-------- Dataset content

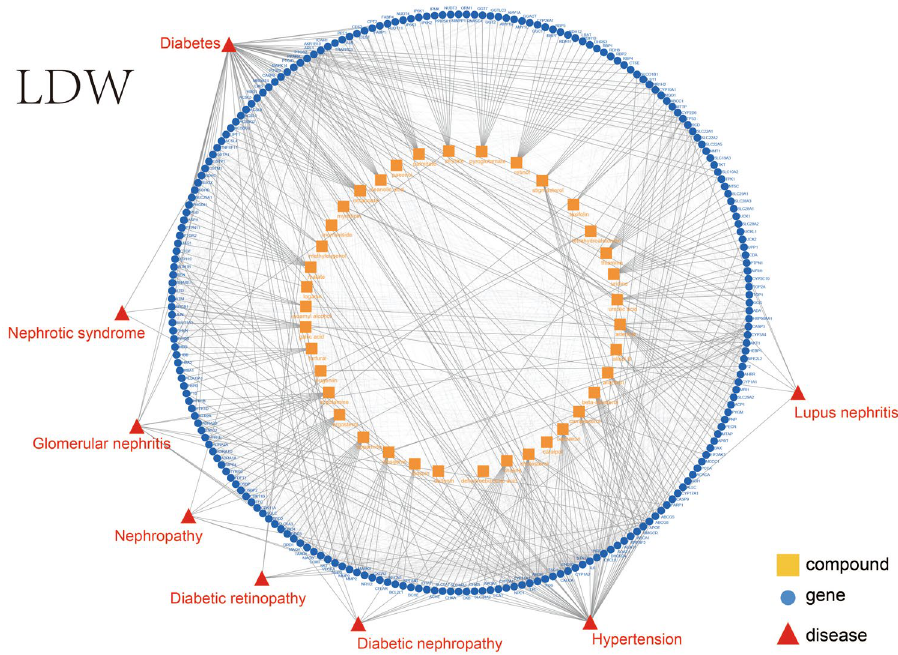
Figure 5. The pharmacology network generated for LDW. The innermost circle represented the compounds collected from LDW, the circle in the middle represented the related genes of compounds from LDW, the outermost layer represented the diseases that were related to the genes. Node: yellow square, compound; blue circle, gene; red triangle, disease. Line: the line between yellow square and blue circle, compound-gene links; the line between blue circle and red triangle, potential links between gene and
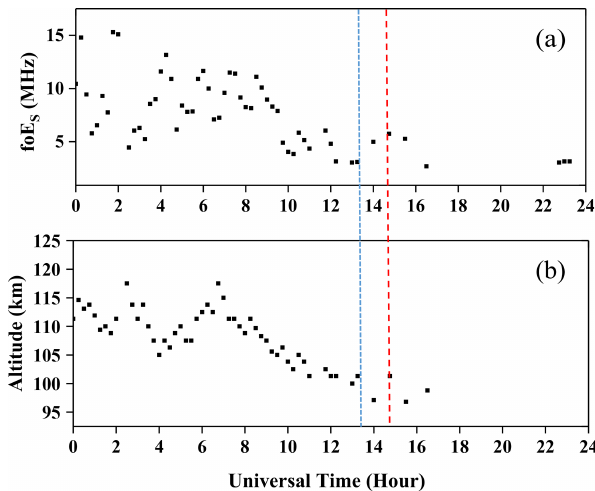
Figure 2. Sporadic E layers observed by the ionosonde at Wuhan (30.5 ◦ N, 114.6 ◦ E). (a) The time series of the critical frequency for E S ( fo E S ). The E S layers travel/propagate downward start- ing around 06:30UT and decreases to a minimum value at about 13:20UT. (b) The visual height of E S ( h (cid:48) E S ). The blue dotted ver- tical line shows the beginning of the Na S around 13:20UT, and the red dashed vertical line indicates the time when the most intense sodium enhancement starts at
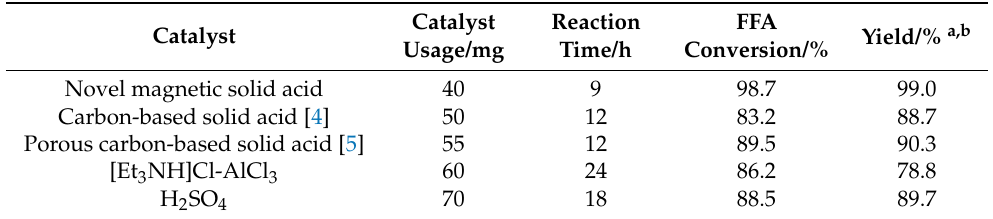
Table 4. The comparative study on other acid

----------------

▶ _To do_: Every line from the one containing "Figure 2. Sporadic" to the last line of the material must be returned exactly. Leave out any pictures.

▶ _Solution for this exercise_:
Figure 2. Sporadic E layers observed by the ionosonde at Wuhan (30.5 ◦ N, 114.6 ◦ E). (a) The time series of the critical frequency for E S ( fo E S ). The E S layers travel/propagate downward start- ing around 06:30UT and decreases to a minimum value at about 13:20UT. (b) The visual height of E S ( h (cid:48) E S ). The blue dotted ver- tical line shows the beginning of the Na S around 13:20UT, and the red dashed vertical line indicates the time when the most intense sodium enhancement starts at
Table 4. The comparative study on other acid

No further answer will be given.